◆ **Written problem**
Tally the lines below that contain the word "roll". Give only the number.

◆ **Data for this task**
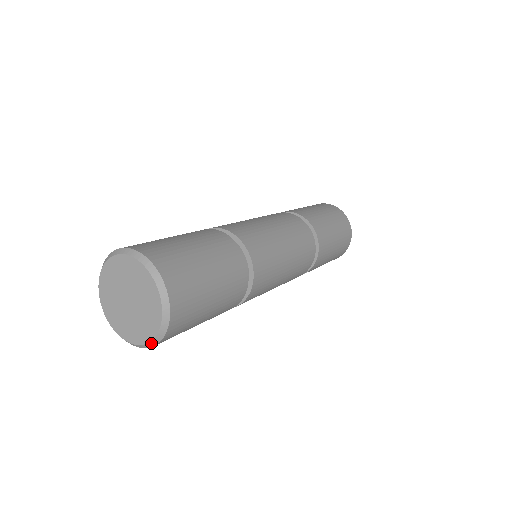
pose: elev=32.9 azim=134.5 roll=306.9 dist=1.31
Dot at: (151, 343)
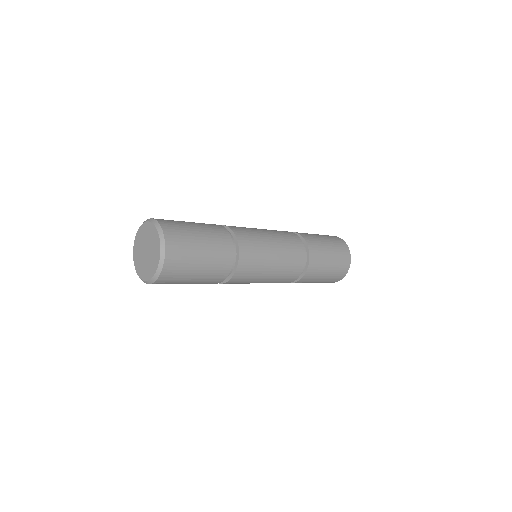
Dot at: (142, 280)
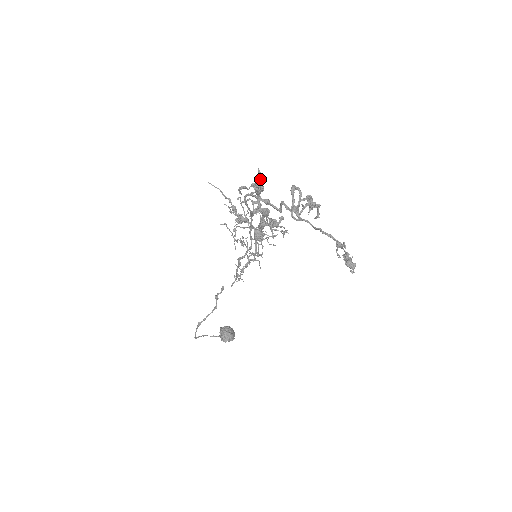
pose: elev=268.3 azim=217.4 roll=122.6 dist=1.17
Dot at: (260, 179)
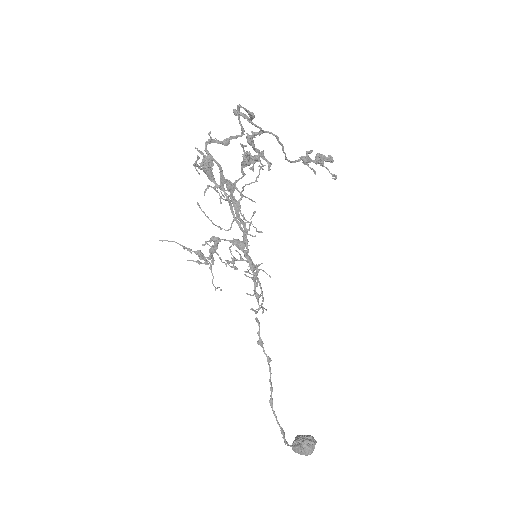
Dot at: (203, 155)
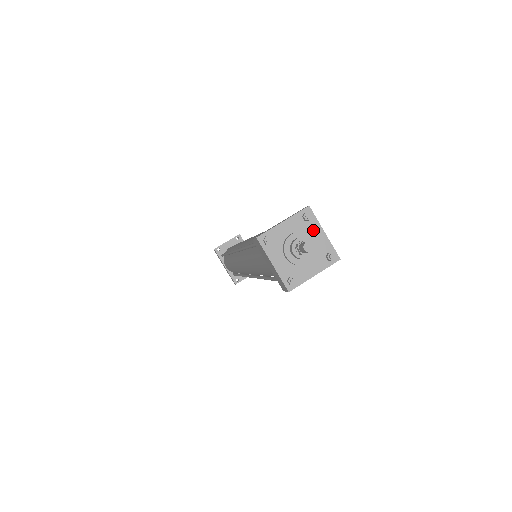
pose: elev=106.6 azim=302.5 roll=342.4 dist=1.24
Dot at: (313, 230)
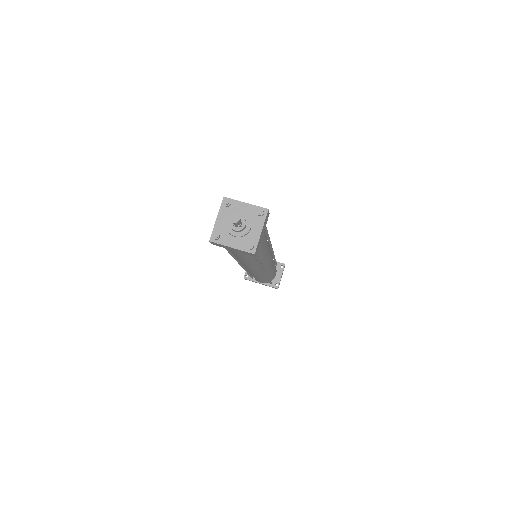
Dot at: (238, 208)
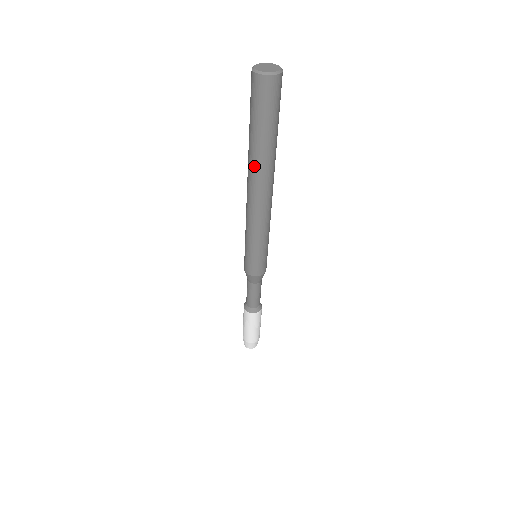
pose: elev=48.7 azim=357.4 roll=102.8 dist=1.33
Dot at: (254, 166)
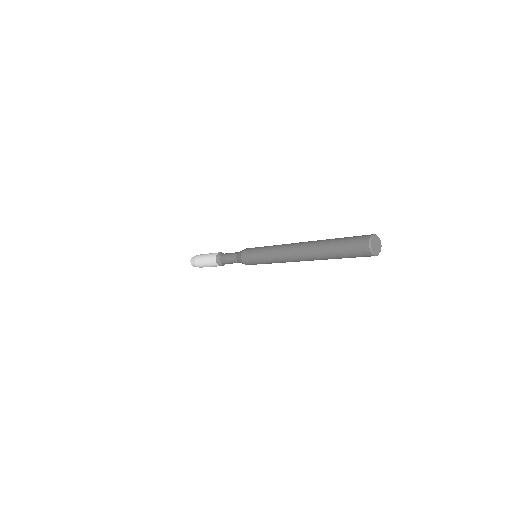
Dot at: occluded
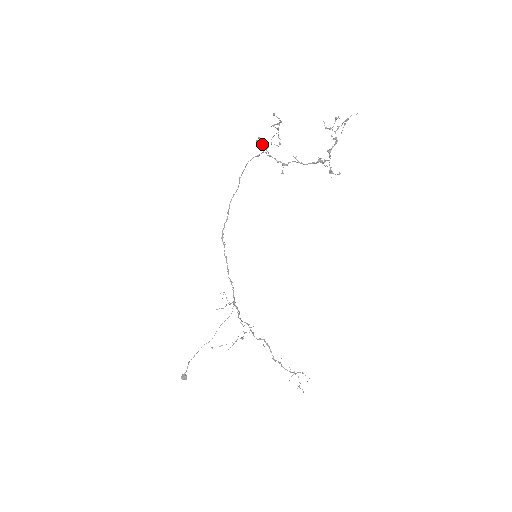
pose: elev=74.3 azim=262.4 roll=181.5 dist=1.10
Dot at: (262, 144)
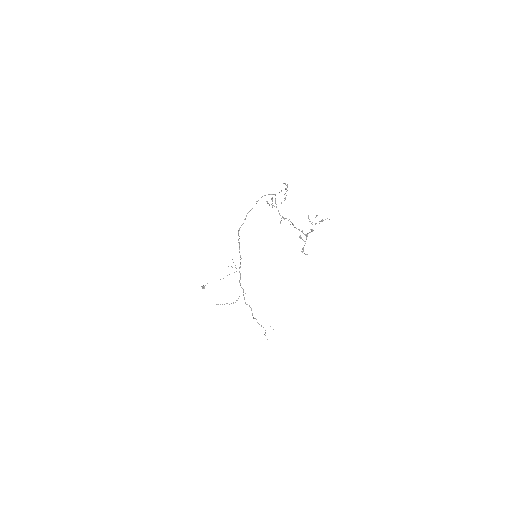
Dot at: (272, 199)
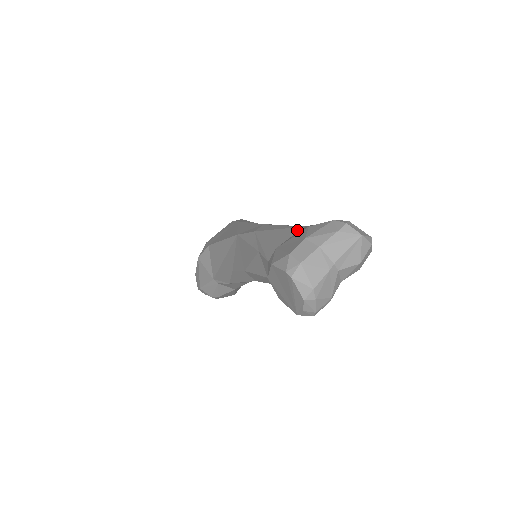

◆ **Exercise solution**
5